PROBLEM REQUIREMENTS
Which lines in the listing below contain the string "Return"? Copy each of those lines in full.
• • • • • • •
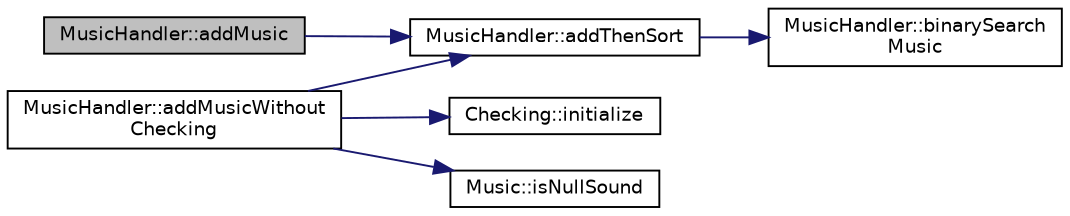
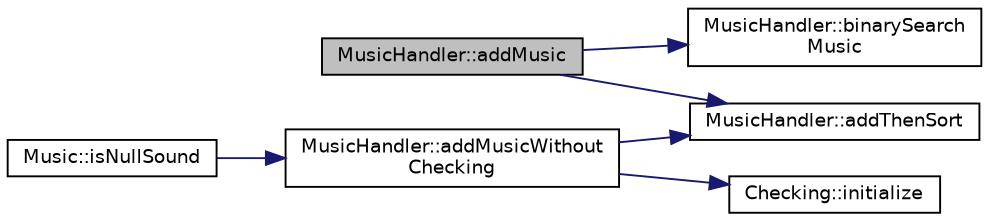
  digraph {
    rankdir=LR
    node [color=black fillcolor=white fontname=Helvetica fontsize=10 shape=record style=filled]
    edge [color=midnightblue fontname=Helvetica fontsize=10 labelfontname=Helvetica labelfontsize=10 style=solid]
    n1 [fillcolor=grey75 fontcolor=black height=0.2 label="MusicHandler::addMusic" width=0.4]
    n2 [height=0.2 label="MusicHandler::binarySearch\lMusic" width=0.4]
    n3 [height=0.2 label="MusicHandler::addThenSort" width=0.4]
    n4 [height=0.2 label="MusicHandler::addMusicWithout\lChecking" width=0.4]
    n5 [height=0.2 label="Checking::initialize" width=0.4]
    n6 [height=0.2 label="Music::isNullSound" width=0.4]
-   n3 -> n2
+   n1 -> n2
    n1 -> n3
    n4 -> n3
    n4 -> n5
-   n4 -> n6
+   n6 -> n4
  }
• • • • • • •
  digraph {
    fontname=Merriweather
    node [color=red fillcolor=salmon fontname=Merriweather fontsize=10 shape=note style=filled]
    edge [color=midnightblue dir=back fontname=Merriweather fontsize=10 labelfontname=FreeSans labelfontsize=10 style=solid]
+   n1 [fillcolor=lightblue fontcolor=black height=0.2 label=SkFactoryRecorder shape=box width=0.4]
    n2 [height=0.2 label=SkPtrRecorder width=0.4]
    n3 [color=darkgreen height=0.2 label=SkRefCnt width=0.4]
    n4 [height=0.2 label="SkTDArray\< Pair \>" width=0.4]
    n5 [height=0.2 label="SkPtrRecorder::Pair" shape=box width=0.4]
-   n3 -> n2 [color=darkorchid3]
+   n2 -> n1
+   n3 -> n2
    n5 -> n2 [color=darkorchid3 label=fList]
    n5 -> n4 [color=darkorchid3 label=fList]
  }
• • • • • • •
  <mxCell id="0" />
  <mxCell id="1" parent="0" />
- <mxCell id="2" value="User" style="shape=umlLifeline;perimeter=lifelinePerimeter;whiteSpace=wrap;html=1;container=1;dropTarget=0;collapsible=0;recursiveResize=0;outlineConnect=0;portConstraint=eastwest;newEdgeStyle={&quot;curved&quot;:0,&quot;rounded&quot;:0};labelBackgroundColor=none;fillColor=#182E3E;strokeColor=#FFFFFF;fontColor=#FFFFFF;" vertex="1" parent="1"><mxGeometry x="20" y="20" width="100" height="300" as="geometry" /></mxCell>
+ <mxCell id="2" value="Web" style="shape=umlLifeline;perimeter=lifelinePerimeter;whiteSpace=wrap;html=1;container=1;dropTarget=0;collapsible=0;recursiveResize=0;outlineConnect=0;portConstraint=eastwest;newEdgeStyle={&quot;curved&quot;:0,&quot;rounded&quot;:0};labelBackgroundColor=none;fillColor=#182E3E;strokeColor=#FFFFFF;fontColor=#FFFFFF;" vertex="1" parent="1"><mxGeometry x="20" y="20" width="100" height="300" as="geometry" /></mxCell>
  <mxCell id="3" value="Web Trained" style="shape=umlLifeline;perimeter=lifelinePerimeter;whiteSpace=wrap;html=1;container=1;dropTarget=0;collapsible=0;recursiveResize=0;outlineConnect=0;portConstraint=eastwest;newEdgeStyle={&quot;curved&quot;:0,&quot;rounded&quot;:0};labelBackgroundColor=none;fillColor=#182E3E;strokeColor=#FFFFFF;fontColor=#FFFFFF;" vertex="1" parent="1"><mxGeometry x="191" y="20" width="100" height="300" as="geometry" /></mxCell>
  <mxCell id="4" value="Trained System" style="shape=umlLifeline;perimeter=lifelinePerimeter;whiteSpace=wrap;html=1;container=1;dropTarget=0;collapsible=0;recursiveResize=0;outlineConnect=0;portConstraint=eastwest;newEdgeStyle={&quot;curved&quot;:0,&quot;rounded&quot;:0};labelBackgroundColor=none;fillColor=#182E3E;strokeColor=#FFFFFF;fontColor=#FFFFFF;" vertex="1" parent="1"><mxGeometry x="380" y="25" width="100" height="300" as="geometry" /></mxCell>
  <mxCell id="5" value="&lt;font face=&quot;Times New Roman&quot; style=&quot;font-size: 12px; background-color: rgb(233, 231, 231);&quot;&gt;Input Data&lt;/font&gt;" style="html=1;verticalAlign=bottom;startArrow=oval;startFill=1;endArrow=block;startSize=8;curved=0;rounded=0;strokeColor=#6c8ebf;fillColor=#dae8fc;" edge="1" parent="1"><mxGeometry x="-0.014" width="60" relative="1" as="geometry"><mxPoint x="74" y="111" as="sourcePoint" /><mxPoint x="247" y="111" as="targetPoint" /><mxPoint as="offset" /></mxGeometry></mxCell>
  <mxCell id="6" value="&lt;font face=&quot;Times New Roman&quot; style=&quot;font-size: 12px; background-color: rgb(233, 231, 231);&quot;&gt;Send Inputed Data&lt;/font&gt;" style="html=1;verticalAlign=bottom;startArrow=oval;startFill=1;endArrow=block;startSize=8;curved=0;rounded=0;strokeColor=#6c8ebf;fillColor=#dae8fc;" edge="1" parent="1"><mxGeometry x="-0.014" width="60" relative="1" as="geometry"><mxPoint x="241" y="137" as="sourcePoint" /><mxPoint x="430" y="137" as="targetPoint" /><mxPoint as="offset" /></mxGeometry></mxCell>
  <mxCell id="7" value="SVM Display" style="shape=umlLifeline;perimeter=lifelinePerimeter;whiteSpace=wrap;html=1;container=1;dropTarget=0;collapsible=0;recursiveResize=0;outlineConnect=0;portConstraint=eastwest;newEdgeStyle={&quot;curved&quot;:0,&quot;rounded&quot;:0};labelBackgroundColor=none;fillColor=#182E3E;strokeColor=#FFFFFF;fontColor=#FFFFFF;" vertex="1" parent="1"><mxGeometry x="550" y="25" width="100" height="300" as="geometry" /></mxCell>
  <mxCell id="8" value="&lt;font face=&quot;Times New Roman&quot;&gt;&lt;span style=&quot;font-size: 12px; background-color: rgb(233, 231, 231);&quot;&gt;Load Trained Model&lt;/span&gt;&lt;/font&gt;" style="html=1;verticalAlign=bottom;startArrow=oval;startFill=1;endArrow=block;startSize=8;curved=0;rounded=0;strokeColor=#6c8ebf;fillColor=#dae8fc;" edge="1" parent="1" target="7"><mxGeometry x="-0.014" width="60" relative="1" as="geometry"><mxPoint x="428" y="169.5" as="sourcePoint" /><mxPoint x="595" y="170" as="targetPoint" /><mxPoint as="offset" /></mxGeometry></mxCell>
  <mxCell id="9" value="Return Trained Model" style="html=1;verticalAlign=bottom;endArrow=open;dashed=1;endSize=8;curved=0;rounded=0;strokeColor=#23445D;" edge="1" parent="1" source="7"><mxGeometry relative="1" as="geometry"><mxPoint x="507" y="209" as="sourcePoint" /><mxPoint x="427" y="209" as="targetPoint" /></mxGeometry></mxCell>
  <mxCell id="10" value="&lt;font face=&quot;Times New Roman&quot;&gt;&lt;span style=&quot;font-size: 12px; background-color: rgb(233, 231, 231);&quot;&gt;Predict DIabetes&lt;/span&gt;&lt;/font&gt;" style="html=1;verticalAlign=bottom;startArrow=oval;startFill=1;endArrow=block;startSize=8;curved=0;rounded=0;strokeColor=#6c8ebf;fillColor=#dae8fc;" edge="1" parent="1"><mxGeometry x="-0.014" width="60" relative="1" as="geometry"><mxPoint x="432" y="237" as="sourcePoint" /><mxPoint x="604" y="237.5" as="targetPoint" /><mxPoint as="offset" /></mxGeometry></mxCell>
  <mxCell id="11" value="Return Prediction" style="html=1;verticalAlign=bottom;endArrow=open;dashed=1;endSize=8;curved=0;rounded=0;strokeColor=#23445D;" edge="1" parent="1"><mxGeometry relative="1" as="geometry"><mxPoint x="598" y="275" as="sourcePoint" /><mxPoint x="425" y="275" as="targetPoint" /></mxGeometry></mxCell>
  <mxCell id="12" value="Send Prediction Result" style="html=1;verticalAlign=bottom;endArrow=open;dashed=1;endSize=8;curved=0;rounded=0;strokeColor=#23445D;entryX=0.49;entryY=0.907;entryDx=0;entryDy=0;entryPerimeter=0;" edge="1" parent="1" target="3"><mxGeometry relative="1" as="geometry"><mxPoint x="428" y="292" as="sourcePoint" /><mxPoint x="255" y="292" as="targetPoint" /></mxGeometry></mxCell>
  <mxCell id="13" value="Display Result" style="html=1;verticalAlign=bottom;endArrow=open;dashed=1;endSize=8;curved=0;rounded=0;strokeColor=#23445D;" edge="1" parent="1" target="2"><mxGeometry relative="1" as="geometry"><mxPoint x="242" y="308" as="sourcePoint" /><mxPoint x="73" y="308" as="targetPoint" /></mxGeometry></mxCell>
• • • • • • •
RESULT BELOW
  <mxCell id="9" value="Return Trained Model" style="html=1;verticalAlign=bottom;endArrow=open;dashed=1;endSize=8;curved=0;rounded=0;strokeColor=#23445D;" edge="1" parent="1" source="7"><mxGeometry relative="1" as="geometry"><mxPoint x="507" y="209" as="sourcePoint" /><mxPoint x="427" y="209" as="targetPoint" /></mxGeometry></mxCell>
  <mxCell id="11" value="Return Prediction" style="html=1;verticalAlign=bottom;endArrow=open;dashed=1;endSize=8;curved=0;rounded=0;strokeColor=#23445D;" edge="1" parent="1"><mxGeometry relative="1" as="geometry"><mxPoint x="598" y="275" as="sourcePoint" /><mxPoint x="425" y="275" as="targetPoint" /></mxGeometry></mxCell>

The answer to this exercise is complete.